Tudieu qu’il était calme et souriant. Et doux aussi, qu’est-ce qu’il était doux et déférent, on aurait dit un chérubin (s’il n’y avait la barbe, le turban, la soutane couleur corbeau…). Hassan était calme, doux et déférent. C’était l’événement de la semaine. Et tout le monde de s’émerveiller de son ton mielleux et conciliant à commencer par Walid Joumblatt, toujours prêt à mordre sur ses plaies et à pardonner des vexations toujours sanglantes, mais systématiquement attribuées à des actions « individuelles » entreprises de-ci de-là par les amis du chérubin barbu.
Et pourtant, le barbu au sourire béat n’est jamais aussi fielleux que lorsqu’il est mielleux et s’il lui arrive de renoncer à ses hurlements et d’adopter un ton amène, c’est uniquement pour avancer ses pions. Mais pour réussir son nouveau tour de passe-passe, quelques préparatifs étaient nécessaires. D’abord, il lui fallait effacer au plus vite le souvenir de ce « maudit » 14 février qui avait surpris tout le monde, y compris ses propres commanditaires. Ce jour-là, des centaines de milliers de Libanais avaient réussi à exorciser leurs craintes et leurs déceptions et s’étaient rassemblés pour célébrer la convivialité retrouvée. Pour transformer leurs retrouvailles en un mauvais souvenir, quelques dizaines de gangsters ont suffi. Leur objectif était de rappeler à ceux qui ne l’avaient pas encore compris que les pratiques instaurées un 7 mai pouvaient reprendre à tout moment. C’était parfaitement réussi, merci !

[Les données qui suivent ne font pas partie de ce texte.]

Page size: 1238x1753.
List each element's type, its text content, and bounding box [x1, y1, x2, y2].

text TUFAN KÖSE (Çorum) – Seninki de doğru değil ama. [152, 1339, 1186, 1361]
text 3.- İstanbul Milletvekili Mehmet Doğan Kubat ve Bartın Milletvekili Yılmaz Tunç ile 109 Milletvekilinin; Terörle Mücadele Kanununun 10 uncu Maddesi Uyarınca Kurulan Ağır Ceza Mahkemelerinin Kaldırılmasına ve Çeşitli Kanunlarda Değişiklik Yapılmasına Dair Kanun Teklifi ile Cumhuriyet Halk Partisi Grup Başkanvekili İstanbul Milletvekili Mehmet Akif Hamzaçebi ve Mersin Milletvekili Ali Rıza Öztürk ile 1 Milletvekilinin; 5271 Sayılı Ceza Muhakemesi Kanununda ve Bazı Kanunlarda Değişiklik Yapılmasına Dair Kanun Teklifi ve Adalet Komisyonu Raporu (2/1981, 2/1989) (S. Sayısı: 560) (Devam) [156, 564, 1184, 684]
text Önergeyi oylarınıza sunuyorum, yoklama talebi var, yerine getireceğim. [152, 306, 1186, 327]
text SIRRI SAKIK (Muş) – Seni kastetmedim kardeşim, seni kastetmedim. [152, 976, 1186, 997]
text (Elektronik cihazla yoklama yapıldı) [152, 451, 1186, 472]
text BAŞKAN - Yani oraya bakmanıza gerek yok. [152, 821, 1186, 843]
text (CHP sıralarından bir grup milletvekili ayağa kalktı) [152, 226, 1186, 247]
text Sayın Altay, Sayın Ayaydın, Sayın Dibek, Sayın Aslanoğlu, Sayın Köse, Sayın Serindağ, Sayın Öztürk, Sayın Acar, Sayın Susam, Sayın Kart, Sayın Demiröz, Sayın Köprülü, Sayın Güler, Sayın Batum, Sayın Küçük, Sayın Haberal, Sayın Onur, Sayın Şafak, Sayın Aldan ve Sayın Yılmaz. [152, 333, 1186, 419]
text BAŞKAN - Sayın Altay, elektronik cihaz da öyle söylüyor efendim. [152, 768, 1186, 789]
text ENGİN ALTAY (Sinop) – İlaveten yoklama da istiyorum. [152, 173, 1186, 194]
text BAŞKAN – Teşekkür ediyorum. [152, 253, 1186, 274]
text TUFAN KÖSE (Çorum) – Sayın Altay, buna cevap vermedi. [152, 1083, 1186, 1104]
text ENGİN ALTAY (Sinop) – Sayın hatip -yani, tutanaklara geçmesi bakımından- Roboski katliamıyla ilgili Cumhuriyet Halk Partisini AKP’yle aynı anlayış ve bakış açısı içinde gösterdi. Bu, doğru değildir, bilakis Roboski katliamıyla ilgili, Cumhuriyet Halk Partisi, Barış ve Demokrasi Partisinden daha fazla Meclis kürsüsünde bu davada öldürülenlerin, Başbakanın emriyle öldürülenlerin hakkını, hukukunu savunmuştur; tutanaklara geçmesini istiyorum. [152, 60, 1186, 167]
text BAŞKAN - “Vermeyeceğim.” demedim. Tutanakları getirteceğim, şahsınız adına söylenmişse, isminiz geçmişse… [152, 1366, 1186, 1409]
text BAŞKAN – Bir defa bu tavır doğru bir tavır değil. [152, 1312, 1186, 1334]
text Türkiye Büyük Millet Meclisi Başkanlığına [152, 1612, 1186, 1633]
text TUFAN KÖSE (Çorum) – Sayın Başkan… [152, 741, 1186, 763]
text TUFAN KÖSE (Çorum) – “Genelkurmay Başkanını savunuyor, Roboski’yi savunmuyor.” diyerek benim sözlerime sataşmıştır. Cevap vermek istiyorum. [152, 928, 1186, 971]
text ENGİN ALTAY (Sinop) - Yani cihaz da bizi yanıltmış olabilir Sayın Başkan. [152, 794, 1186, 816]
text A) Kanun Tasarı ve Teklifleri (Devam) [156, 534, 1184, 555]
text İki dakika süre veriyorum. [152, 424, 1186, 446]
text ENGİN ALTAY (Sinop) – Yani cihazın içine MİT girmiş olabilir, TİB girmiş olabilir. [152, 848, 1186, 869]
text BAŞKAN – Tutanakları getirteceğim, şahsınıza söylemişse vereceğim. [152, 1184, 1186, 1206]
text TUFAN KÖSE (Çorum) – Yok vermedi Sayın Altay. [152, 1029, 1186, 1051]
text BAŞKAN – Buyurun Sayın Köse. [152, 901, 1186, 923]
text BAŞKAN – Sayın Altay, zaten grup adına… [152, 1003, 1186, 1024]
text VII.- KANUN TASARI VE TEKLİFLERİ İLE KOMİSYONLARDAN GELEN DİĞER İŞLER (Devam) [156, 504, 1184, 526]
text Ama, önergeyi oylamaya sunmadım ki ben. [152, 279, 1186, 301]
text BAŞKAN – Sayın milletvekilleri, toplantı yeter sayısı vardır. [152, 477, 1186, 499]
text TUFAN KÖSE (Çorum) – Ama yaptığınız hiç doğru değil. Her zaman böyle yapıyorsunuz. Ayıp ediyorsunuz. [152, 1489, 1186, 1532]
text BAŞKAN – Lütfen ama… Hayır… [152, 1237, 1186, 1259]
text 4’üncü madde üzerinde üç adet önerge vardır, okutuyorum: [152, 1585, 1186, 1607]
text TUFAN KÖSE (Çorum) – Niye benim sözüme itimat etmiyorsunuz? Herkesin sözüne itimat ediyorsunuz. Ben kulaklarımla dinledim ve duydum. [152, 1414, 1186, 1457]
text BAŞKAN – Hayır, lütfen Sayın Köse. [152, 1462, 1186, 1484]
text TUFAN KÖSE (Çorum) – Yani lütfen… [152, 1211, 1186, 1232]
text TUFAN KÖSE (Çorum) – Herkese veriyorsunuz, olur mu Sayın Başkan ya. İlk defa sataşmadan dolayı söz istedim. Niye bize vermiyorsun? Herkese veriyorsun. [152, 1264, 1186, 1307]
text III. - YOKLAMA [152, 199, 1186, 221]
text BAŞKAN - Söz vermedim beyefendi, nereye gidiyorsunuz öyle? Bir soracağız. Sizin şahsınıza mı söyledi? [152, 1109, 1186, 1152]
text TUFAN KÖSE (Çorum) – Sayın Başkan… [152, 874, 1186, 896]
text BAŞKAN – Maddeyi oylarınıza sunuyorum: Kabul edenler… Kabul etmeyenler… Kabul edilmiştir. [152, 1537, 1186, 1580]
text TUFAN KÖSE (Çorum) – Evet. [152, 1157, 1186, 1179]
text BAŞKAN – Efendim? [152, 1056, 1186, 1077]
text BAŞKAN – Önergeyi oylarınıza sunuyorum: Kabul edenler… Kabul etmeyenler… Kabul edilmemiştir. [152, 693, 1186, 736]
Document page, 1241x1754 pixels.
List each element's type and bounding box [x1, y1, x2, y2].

Le terrain ayant ainsi déblayé, Hassan la menace pouvait tranquillement déployer son sourire perfide pour nous sortir un magnifique lapin de son turban. De quoi s’agit-il ? Hassan Nasrallah croit que le moment est enfin venu pourqu’il encaisse les dividendes longtemps restés impayés de sa « victoire divine ». Privé de guerre contre Israël, il avait fini par trouver le seul débouché possible pour ses armes, les « investir » en interne pour imposer ses quatre volontés aux Libanais et tenter de changer la répartition des pouvoirs entre communautés. Aussi, sa nouvelle proposition vise tout simplement à dynamiter l’accord de Taëf. Mais comme il ne peut le faire ouvertement, il procède indirectement en essayant de pérenniser les « acquis » engrangés à Doha. Le stratagème est assez futé, il repose sur ce qu’on pourrait appeler le principe du « tiers » baladeur. Il l’énonce lui-même ainsi:
Si je perds les élections, je garde le « tiers de blocage » au gouvernement, si je les gagne, ce tiers devient votre (j’accepte volontiers de vous en transférer la jouissance). La boucle est ainsi bouclée laissant le camp adverse face à un dilemme. Si la proposition est acceptée, le parti khomeyniste aura réussi son coup et le principe même de majorité et de minorité n’aura plus aucun sens. Si en revanche elle est rejetée, le Hezbollah aura les mains libres pour façonner le pays à sa guise. Plus fielleux que le chérubin tu meurs !
Mais, ce que vise le Hezbollah va nettement au-delà de cet échange de bons procédés. Hassan Nasrallah ne s’en cache pas d’ailleurs et s’il le dit en enfonçant des portes ouvertes sur le système confessionnel libanais, c’est pour mieux faire valoir ses arguments et imposer par la suite ses propres conclusions. L’époque des « binômes » est révolue. Toutes les communautés, dit-il en substance, doivent avoir le droit de participer pleinement au pouvoir (killna ya’ani killna, dit une bonne blague libanaise). En clair, cela signifie que les Chiites n’accepteront plus d’être les laissés pour compte du système et réclament une part équivalente à celle des Sunnites et des Chrétiens réunis. Nous y voici nous y voilà !
Le binôme est mort, vive le trinôme ! Hassan Nasrallah se hâte lentement, mais Al-Muthalatha arrive à grands pas, notamment grâce à l’appui d’un Général gâteux qui a oublié son arithmétique élémentaire et qui soutient mordicus qu’un tiers est supérieur à un demi.